### [TASK GOAL]
Quote the line containing "right elbow: (946, 438, -11)" and all lines that follow it in the listing below, exactly as written.
^^^^
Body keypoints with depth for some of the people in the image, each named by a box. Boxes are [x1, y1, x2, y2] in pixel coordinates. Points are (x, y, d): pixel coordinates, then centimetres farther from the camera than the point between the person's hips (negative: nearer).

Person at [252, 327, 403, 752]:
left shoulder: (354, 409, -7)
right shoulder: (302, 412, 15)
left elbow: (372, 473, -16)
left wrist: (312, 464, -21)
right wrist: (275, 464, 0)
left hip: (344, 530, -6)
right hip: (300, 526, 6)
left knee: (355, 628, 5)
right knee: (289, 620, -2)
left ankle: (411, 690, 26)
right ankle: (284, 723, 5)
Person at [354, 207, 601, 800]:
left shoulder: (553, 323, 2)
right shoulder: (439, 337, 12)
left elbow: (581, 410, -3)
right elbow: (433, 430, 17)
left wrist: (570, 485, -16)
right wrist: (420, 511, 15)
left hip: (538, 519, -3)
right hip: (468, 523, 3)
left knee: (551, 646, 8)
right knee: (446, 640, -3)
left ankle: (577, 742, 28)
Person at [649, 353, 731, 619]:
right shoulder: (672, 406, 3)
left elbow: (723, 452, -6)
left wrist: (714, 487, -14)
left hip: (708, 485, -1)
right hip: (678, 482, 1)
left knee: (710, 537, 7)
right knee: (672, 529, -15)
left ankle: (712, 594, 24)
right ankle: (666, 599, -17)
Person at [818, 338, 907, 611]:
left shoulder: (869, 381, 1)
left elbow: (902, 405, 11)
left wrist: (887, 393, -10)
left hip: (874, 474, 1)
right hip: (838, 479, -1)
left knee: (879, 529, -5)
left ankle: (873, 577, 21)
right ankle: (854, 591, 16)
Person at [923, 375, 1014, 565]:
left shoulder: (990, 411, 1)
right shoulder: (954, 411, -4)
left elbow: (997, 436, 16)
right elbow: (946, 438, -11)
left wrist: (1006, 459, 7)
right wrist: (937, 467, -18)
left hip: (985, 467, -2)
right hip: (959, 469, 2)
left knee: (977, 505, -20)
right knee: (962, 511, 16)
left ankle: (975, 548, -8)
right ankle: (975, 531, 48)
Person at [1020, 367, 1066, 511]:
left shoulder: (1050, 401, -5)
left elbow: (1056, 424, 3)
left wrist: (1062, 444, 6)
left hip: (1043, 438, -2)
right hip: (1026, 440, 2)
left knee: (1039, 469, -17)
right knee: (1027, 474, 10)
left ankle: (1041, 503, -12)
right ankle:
^^^^
### [ANSWER SECTION]
right elbow: (946, 438, -11)
left wrist: (1006, 459, 7)
right wrist: (937, 467, -18)
left hip: (985, 467, -2)
right hip: (959, 469, 2)
left knee: (977, 505, -20)
right knee: (962, 511, 16)
left ankle: (975, 548, -8)
right ankle: (975, 531, 48)
Person at [1020, 367, 1066, 511]:
left shoulder: (1050, 401, -5)
left elbow: (1056, 424, 3)
left wrist: (1062, 444, 6)
left hip: (1043, 438, -2)
right hip: (1026, 440, 2)
left knee: (1039, 469, -17)
right knee: (1027, 474, 10)
left ankle: (1041, 503, -12)
right ankle:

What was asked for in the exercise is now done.